• [YOUR TASKS]
(1) Name every cigar mentioned in the post by gahdzila in the cigar thread below.
(2) Rewrite the listing as a numbered list, from its first line up to and including the line that contains "Dot at: (331, 248)", and leave out any blank lines.

___ SUPPLIED TEXT ___

Came in to post this. After 6+ months those are crazy good.


----------



## cleanerPA (Jul 3, 2011)

Maybe not cocoa, but creamy sweetness I get from 5 Vegas Gold and Romeo Reserva Real.


----------



## Quine (Nov 9, 2011)

Agree with the LADC Mi Amor, the MF La Bijou 1922, and the Olivia G (and O for that matter), but also don't forget that good old stand by, the Padron 64 Anniversary MADURO. Another you might consider at the higher-end (price-wise) is the Ashton VSG.


----------



## jswaykos (Oct 26, 2010)

Some cigars that came immediately to mind: Virtually any of the AF Hemingway maduros... Ortega Serie D... Padron 1964... CAO Brazilia ... I've found many other chocolately cigars but I tried to pick out some recent smokes I've had that did NOT also blast me with pepper.


----------



## Jaspers14 (Jun 29, 2012)

The Avo Maduro comes to mind, but I haven't had one in a while. Maybe someone else would agree?


----------



## Jay106n (Nov 3, 2011)

Alec Bradley Black Market


----------



## 36Bones (Aug 18, 2011)

Jay106n said:


> Alec Bradley Black Market


I _so_ need to try these. They just keep popping up on threads.


----------



## gahdzila (Apr 29, 2010)

They've already been mentioned a few times, but big +1 to Nica Libre. They're great cigars, really, particularly after several months of rest. It just so happens that they are very affordable as well!

Padron x000 maduros are pretty good too. To be brutally honest, though, they're pretty close to the flavor profile of Nica Libres, and significantly more expensive. And....this might be considered blasphemy around here, but here goes - I actually like Nica Libres _better._

Oliva Serie G maduros are fantastic as well.

Sancho Panza Double Maduros are great too. Less sweet and fuller bodied than the above three, IMO, but still have a nice dark cocoa flavor.


----------



## Jonnyrl1 (Jun 12, 2012)

Cohiba dominican, and Romeo anniversary's I always get a nice cocoa hit from. Everyone is different though so try a bunch of samplers and see what works for you.


----------



## CDH6661 (Jun 3, 2012)

I agree with the LADC Mi Amor... I love the Belicoso! 

I also recommend the Carlos Turano Exodus 1959 50 Years, I had a torpedo last week that i paid $8 for and it was a great smoke. The cold draw was somewhere between semi sweet and milk chocolate. That probably doesnt make too much sense, im sure your probably thinking "its gotta be one or the other!". The only way i can describe it is the richness/depth of flavor of semi sweet/dark chocolate without the bitterness and the sweetness of milk chocolate. Throughout the smoke the chocolate flavor lasted and there was a hint of spice, almost like cinnamon and nutmeg. Wish I had room for a box!


----------



## Johnnie (Aug 28, 2011)

Definatenaly the Backwoods with about three months age or anything Gurkha or Philles hey, Keep Moving...


----------



## rpb16 (Jan 4, 2012)

Johnnie said:


> Definatenaly the Backwoods with about three months age or anything Gurkha or Philles hey, Keep Moving...


This guy...

___ EXTRACTED RECORDS ___

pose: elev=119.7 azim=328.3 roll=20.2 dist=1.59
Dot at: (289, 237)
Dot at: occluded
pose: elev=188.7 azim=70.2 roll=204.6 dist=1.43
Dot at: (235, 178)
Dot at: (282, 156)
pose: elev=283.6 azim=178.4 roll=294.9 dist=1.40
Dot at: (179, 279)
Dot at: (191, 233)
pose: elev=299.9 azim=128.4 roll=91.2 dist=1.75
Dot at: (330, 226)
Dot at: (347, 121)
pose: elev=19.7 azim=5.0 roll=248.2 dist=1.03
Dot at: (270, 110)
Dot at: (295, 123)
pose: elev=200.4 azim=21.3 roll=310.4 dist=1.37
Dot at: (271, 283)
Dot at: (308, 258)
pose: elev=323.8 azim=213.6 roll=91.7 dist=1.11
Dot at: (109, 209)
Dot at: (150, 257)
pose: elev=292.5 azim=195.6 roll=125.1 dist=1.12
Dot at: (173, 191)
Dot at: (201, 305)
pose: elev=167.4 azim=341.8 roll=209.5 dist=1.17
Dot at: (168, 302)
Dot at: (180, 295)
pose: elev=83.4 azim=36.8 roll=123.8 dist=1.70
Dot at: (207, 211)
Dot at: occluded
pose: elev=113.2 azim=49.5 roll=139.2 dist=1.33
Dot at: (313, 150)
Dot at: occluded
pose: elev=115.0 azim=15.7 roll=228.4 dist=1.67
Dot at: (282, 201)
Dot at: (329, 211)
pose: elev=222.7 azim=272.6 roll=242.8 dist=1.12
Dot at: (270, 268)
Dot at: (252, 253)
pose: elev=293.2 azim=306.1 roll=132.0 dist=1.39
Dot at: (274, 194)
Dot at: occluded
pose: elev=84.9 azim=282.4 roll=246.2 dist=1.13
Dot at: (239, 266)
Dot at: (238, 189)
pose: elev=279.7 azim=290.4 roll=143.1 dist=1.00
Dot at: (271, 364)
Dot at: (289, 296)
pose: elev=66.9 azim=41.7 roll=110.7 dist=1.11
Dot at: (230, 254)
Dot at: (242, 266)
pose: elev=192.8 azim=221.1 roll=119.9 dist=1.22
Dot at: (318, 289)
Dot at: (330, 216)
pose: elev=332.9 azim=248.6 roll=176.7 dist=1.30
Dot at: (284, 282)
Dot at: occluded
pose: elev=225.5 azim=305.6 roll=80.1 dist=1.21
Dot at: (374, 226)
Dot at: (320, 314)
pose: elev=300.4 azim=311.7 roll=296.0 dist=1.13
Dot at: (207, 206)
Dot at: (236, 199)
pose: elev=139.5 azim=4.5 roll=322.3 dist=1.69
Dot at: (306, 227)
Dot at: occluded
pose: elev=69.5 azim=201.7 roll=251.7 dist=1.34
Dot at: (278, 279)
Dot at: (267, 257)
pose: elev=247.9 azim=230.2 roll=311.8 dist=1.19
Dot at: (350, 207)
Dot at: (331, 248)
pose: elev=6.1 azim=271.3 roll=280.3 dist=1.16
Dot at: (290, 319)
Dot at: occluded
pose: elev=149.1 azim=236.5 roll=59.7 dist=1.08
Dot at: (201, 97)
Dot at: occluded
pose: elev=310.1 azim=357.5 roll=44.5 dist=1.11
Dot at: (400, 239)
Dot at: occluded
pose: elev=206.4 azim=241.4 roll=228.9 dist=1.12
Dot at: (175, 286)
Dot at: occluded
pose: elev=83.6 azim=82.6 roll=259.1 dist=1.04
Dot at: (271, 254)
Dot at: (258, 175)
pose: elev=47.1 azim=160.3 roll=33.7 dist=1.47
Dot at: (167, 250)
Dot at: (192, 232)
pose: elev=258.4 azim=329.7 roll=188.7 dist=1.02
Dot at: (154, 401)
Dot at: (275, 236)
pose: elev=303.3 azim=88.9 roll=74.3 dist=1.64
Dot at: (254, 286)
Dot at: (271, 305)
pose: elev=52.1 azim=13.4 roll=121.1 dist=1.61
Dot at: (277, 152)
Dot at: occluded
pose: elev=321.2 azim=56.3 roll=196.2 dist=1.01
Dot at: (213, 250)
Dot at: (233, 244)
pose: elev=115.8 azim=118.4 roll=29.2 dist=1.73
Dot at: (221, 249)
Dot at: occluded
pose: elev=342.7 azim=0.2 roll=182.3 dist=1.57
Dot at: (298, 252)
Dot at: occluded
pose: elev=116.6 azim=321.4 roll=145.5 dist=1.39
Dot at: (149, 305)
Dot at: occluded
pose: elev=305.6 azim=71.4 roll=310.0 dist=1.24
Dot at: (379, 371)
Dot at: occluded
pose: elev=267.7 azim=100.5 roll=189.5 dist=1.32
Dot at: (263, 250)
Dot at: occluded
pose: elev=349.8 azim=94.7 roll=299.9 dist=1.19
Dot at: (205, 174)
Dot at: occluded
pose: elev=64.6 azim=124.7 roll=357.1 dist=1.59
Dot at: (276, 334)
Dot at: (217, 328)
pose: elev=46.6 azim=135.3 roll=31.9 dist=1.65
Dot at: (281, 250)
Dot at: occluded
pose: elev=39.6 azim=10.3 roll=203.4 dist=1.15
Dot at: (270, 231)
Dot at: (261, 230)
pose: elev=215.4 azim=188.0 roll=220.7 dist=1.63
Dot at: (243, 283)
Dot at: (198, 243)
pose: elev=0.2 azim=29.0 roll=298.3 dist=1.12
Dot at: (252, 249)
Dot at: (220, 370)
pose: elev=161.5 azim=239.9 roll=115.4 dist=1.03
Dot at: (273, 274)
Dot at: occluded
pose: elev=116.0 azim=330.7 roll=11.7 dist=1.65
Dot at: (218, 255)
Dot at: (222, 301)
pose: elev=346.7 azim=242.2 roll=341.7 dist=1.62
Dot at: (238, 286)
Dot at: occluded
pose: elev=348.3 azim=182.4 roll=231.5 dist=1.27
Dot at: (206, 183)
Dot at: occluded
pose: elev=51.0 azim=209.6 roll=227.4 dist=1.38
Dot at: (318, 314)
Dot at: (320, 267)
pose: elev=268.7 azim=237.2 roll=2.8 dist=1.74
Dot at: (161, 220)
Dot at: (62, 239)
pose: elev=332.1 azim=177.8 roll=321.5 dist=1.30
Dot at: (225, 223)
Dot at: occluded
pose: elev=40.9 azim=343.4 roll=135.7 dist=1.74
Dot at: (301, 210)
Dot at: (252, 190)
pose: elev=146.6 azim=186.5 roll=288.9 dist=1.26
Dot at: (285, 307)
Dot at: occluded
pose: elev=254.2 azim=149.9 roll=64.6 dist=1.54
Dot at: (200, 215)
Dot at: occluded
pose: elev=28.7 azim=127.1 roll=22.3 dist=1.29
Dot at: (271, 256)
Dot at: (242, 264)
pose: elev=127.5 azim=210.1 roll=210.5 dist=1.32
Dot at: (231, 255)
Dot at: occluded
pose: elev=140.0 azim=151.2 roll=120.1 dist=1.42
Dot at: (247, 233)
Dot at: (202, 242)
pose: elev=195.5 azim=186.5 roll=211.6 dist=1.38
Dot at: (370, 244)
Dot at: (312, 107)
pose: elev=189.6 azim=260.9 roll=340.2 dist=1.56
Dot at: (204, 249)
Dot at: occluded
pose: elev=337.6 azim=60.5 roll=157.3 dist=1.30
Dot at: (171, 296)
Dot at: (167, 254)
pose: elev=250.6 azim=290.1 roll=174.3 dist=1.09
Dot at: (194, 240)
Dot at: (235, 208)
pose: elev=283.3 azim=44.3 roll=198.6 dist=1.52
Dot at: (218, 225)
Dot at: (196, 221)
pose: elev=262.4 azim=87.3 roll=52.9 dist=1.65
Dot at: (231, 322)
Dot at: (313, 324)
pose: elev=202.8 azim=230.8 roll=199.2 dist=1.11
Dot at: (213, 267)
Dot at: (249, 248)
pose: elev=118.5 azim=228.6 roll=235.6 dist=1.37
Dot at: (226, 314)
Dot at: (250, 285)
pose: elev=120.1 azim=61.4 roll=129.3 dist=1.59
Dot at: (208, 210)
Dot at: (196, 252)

___

• [RESULTS OF THE EXERCISE]
(1) Nica Libre, Padron x000 maduros, Oliva Serie G maduros, Sancho Panza Double Maduros

(2)
1. pose: elev=119.7 azim=328.3 roll=20.2 dist=1.59
2. Dot at: (289, 237)
3. Dot at: occluded
4. pose: elev=188.7 azim=70.2 roll=204.6 dist=1.43
5. Dot at: (235, 178)
6. Dot at: (282, 156)
7. pose: elev=283.6 azim=178.4 roll=294.9 dist=1.40
8. Dot at: (179, 279)
9. Dot at: (191, 233)
10. pose: elev=299.9 azim=128.4 roll=91.2 dist=1.75
11. Dot at: (330, 226)
12. Dot at: (347, 121)
13. pose: elev=19.7 azim=5.0 roll=248.2 dist=1.03
14. Dot at: (270, 110)
15. Dot at: (295, 123)
16. pose: elev=200.4 azim=21.3 roll=310.4 dist=1.37
17. Dot at: (271, 283)
18. Dot at: (308, 258)
19. pose: elev=323.8 azim=213.6 roll=91.7 dist=1.11
20. Dot at: (109, 209)
21. Dot at: (150, 257)
22. pose: elev=292.5 azim=195.6 roll=125.1 dist=1.12
23. Dot at: (173, 191)
24. Dot at: (201, 305)
25. pose: elev=167.4 azim=341.8 roll=209.5 dist=1.17
26. Dot at: (168, 302)
27. Dot at: (180, 295)
28. pose: elev=83.4 azim=36.8 roll=123.8 dist=1.70
29. Dot at: (207, 211)
30. Dot at: occluded
31. pose: elev=113.2 azim=49.5 roll=139.2 dist=1.33
32. Dot at: (313, 150)
33. Dot at: occluded
34. pose: elev=115.0 azim=15.7 roll=228.4 dist=1.67
35. Dot at: (282, 201)
36. Dot at: (329, 211)
37. pose: elev=222.7 azim=272.6 roll=242.8 dist=1.12
38. Dot at: (270, 268)
39. Dot at: (252, 253)
40. pose: elev=293.2 azim=306.1 roll=132.0 dist=1.39
41. Dot at: (274, 194)
42. Dot at: occluded
43. pose: elev=84.9 azim=282.4 roll=246.2 dist=1.13
44. Dot at: (239, 266)
45. Dot at: (238, 189)
46. pose: elev=279.7 azim=290.4 roll=143.1 dist=1.00
47. Dot at: (271, 364)
48. Dot at: (289, 296)
49. pose: elev=66.9 azim=41.7 roll=110.7 dist=1.11
50. Dot at: (230, 254)
51. Dot at: (242, 266)
52. pose: elev=192.8 azim=221.1 roll=119.9 dist=1.22
53. Dot at: (318, 289)
54. Dot at: (330, 216)
55. pose: elev=332.9 azim=248.6 roll=176.7 dist=1.30
56. Dot at: (284, 282)
57. Dot at: occluded
58. pose: elev=225.5 azim=305.6 roll=80.1 dist=1.21
59. Dot at: (374, 226)
60. Dot at: (320, 314)
61. pose: elev=300.4 azim=311.7 roll=296.0 dist=1.13
62. Dot at: (207, 206)
63. Dot at: (236, 199)
64. pose: elev=139.5 azim=4.5 roll=322.3 dist=1.69
65. Dot at: (306, 227)
66. Dot at: occluded
67. pose: elev=69.5 azim=201.7 roll=251.7 dist=1.34
68. Dot at: (278, 279)
69. Dot at: (267, 257)
70. pose: elev=247.9 azim=230.2 roll=311.8 dist=1.19
71. Dot at: (350, 207)
72. Dot at: (331, 248)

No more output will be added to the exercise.